Finalists in the Rotary District 9660 Public Speaking Competition have been praised for showing exceptional talent.

The finals were held at the district conference in Tamworth at the weekend and students were supported by families from across the North West.

The finalists were asked to deliver a five-minute speech on a topic of their choosing, referencing at least one part of Rotary’s four-way test.

They then had two minutes to prepare a two-minute speech on the topic of ‘my hero’.

St Mary’s College Gunnedah representative Lewis Donaldson spoke about the power of learning a second language.

He delivered part of the speech in French and said learning a second language was of significant benefit to cognitive ability.

Lewis referenced academic studies.

“Our communities and businesses are becoming incredibly diverse,” he told the crowd of 400 gathered at TRECC.

“We are missing out some things due to our reluctance to speak a second language.”

Lewis said studies had shown a second language was beneficial to job and pay opportunities.

For his two-minute speech on ‘my hero’, he delivered an impromptu talk on Nelson Mandela.

He said it was during a course in modern history and learning about Apartheid that he developed an appreciation for the South African leader.

Similar to Mandela, Lewis wants to make a lasting, positive impact on society.

While he didn’t take out first place, the audience applauded his speeches, particularly in two languages.

He was congratulated by representatives from Gunnedah’s two Rotary clubs as well as teachers from St Mary’s College who were present on the day. 

Dubbo representative Isaiah Luckensmeyer took out first place in the competition. 

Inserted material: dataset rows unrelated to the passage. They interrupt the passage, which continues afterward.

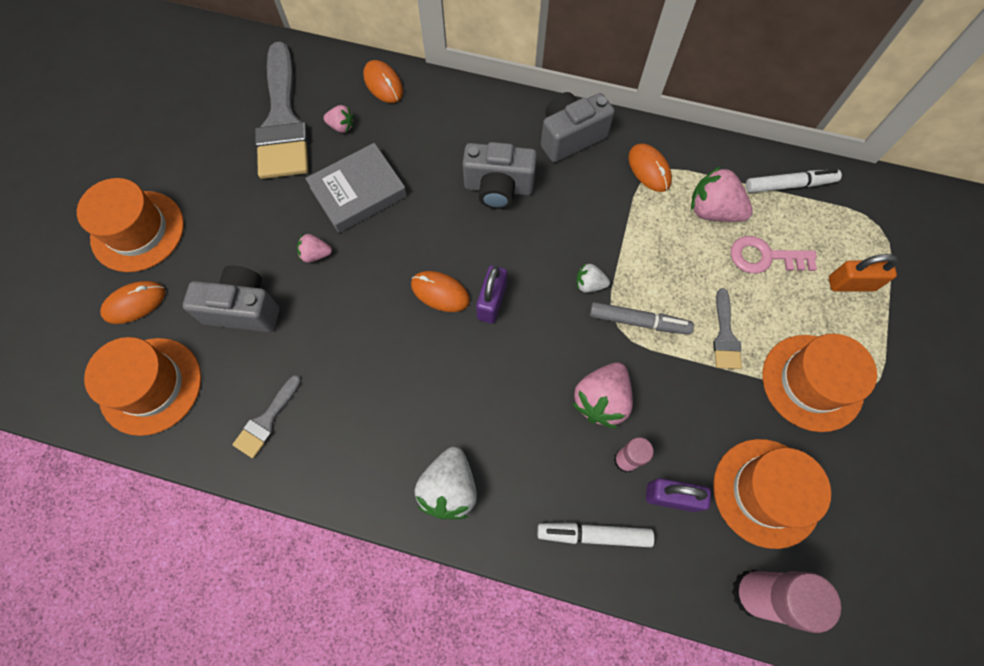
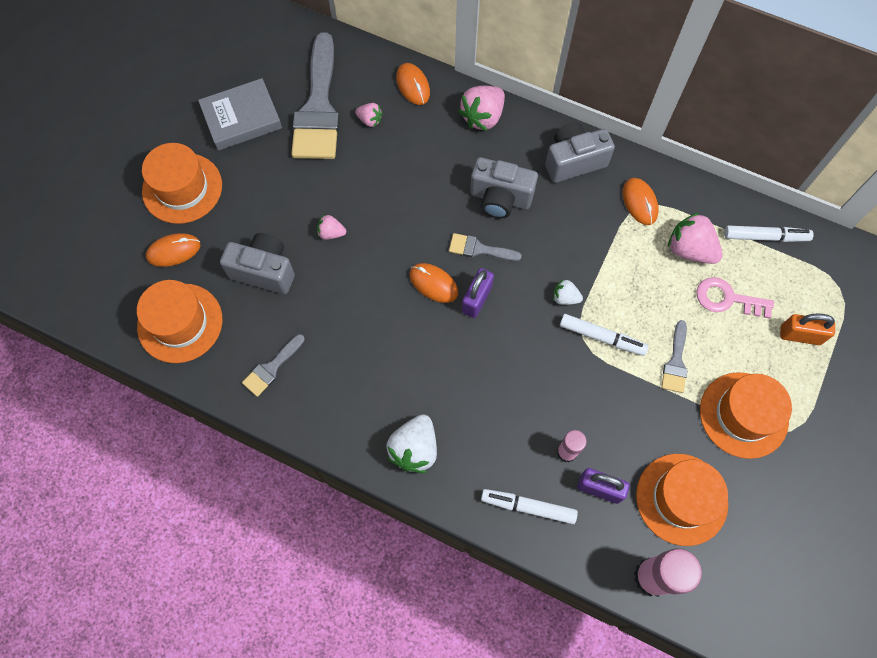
camera: 10 degrees right, 0 degrees up
grey book [305,143,407,233] -> grey book moved to [198,78,282,151]
pink strawberry [572,362,633,428] -> pink strawberry moved to [458,86,505,131]
grey marker [590,302,694,335] -> white marker [560,314,648,356]
none -> grey brush [449,233,522,261]

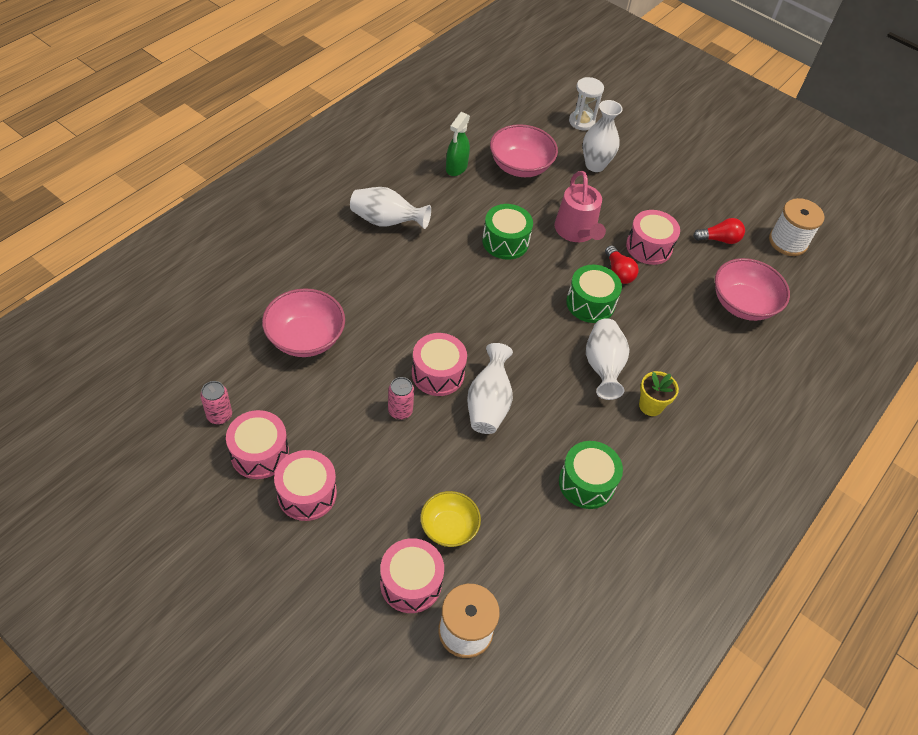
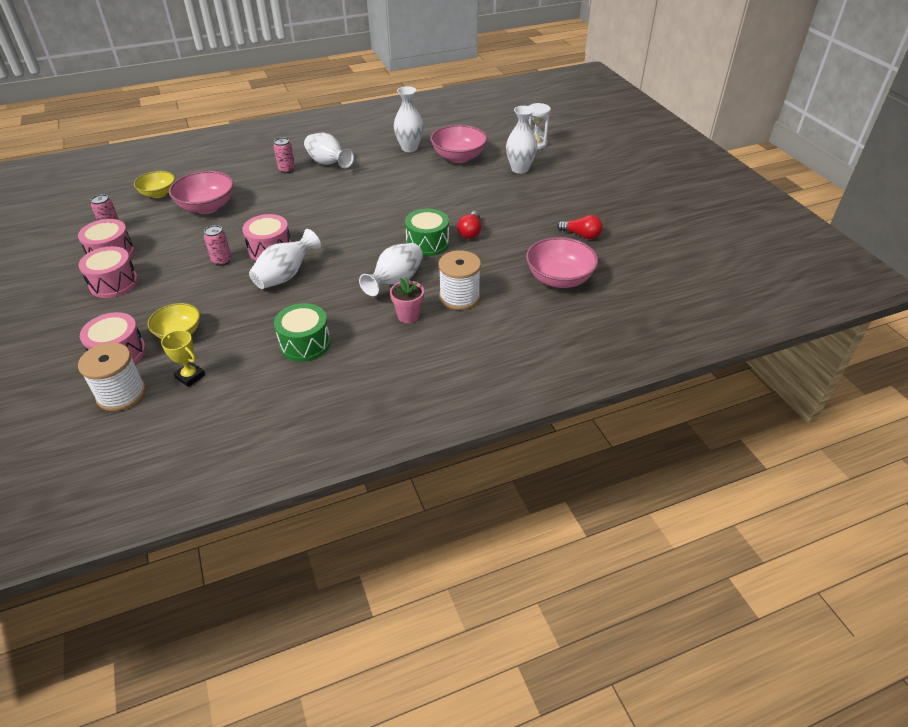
camera: 35 degrees right, 10 degrees down
green spray bottle [446,112,470,176] -> white vase [394,86,424,152]
green drum [482,204,533,259] -> none
pink watering can [554,171,606,242] -> none
pink drum [626,210,680,265] -> none
yellow flower pot [639,371,679,416] -> pink flower pot [390,277,424,323]
white spool [769,198,824,256] -> white spool moved to [439,250,481,310]
none -> yellow bowl [134,171,175,198]
none -> yellow trophy [161,330,205,387]
none -> pink can [274,138,295,173]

Isaiah and Lewis were joined by two other competitors – one from Newcastle and another from Armidale at the final.

One of the competition’s judges, Narelle Lyon, said the panel was blown away by the level of talent of the competitors.

“I am confident that we are looking at the leaders of tomorrow,” she said. 

The Public Speaking Competition formed part of an action-packed conference line-up.

Former Governor-General Sir Peter Cosgrove was one of the keynote speakers on the Saturday morning.

Sir Peter primarily spoke about conflicts and the need for peace.

Boggabri farmer Andrew Watson addressed the gathering on Sunday morning.